**DESCRIPTION OF THE TASK:**
Line by line, please look for the word "read" in the following records, then copy each line you find it in.

**ENTRIES SHOWN:**
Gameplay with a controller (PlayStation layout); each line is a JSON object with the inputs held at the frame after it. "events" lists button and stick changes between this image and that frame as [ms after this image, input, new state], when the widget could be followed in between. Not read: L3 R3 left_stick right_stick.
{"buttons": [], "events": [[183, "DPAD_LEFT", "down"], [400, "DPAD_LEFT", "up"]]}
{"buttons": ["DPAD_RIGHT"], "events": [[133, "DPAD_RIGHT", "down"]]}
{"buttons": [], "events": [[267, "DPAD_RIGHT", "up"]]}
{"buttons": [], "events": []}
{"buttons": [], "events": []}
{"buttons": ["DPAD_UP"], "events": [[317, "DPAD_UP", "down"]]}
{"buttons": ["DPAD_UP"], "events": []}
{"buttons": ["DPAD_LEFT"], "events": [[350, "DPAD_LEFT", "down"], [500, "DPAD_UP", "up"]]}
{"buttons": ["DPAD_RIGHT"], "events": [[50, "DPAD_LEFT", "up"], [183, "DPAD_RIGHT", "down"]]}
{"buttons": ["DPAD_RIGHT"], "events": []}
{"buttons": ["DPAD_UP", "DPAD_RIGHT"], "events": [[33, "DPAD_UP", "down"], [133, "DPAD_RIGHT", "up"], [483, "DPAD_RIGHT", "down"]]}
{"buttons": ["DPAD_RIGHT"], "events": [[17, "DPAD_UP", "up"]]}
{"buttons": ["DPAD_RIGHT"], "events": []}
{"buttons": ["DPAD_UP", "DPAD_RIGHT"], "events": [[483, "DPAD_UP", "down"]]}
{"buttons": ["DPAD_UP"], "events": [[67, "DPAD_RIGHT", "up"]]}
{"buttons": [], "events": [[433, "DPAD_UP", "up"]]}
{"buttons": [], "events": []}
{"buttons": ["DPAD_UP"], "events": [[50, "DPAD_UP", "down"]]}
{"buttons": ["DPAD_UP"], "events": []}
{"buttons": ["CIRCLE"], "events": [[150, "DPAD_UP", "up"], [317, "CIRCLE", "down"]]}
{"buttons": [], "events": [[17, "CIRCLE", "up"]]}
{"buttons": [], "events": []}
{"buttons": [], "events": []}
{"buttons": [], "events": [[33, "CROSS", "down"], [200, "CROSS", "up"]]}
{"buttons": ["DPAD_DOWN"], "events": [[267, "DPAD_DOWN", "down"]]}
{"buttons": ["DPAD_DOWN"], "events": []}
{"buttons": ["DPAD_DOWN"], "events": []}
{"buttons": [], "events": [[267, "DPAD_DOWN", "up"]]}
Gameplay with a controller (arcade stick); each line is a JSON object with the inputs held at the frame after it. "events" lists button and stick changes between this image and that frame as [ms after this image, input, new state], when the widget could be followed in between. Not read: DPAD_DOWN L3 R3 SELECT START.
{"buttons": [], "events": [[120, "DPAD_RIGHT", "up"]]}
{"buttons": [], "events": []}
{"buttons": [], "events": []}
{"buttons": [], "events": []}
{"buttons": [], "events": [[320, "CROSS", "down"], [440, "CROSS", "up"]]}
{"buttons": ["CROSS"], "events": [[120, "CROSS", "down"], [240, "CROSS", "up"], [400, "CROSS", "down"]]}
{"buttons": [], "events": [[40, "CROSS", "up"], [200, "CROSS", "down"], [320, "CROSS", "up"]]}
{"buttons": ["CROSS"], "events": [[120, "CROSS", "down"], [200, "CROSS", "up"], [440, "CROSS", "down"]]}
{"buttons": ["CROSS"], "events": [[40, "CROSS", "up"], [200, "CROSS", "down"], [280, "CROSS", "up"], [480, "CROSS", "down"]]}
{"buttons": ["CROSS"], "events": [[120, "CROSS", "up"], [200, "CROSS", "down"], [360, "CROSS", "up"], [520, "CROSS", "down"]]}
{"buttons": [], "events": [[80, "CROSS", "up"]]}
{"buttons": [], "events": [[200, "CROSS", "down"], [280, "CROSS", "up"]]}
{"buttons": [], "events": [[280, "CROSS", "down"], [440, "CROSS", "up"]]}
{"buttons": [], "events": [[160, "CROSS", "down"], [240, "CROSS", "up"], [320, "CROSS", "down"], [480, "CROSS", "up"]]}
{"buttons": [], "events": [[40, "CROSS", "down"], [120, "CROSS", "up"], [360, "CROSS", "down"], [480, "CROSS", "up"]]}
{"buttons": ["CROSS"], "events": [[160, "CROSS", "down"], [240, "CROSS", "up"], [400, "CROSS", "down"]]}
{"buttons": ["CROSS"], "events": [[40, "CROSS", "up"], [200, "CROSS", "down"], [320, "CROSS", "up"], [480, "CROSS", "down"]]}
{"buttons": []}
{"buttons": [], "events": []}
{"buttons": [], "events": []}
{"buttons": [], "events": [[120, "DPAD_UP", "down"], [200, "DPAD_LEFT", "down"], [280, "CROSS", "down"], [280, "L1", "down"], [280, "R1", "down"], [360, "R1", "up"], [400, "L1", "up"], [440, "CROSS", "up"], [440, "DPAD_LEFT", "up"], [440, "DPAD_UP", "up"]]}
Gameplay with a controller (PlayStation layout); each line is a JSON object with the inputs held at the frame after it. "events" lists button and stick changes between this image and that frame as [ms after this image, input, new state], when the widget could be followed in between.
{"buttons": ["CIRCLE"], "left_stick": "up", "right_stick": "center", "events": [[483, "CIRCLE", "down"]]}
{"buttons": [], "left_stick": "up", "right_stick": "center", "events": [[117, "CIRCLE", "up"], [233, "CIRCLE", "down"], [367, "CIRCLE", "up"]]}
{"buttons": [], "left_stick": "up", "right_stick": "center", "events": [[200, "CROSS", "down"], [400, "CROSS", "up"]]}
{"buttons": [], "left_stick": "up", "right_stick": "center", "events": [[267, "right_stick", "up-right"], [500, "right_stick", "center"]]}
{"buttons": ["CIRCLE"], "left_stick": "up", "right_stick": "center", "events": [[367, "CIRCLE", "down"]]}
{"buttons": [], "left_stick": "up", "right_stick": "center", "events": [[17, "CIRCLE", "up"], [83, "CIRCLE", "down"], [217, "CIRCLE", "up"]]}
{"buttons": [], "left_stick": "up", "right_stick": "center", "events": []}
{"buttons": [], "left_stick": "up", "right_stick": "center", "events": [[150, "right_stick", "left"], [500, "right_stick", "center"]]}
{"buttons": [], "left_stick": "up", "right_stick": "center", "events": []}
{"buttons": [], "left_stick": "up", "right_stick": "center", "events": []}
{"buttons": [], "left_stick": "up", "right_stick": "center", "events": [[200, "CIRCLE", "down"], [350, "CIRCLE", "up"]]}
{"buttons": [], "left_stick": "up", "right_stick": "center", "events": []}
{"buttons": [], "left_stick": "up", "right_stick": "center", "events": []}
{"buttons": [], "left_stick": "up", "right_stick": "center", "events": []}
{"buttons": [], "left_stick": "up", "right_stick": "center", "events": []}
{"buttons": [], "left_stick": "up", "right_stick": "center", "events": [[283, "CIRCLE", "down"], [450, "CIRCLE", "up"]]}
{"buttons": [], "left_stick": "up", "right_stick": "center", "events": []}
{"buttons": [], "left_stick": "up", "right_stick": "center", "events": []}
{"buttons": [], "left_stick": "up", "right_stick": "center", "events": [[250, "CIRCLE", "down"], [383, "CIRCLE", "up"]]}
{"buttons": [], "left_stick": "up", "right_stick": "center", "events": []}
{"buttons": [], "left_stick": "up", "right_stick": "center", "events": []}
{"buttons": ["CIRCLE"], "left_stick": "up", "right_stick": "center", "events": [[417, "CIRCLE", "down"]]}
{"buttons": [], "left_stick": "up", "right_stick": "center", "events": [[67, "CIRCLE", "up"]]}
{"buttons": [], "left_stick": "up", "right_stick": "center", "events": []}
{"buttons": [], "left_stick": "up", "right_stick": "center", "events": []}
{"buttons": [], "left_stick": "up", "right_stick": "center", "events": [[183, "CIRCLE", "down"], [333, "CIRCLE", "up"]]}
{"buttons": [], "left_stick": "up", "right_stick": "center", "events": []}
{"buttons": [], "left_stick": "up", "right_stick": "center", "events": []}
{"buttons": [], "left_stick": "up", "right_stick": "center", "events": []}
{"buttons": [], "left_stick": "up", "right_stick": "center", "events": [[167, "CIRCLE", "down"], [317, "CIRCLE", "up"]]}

**SOLUTION TO THE PROBLEM:**
Gameplay with a controller (PlayStation layout); each line is a JSON object with the inputs held at the frame after it. "events" lists button and stick changes between this image and that frame as [ms after this image, input, new state], when the widget could be followed in between. Not read: L3 R3 left_stick right_stick.
Gameplay with a controller (arcade stick); each line is a JSON object with the inputs held at the frame after it. "events" lists button and stick changes between this image and that frame as [ms after this image, input, new state], when the widget could be followed in between. Not read: DPAD_DOWN L3 R3 SELECT START.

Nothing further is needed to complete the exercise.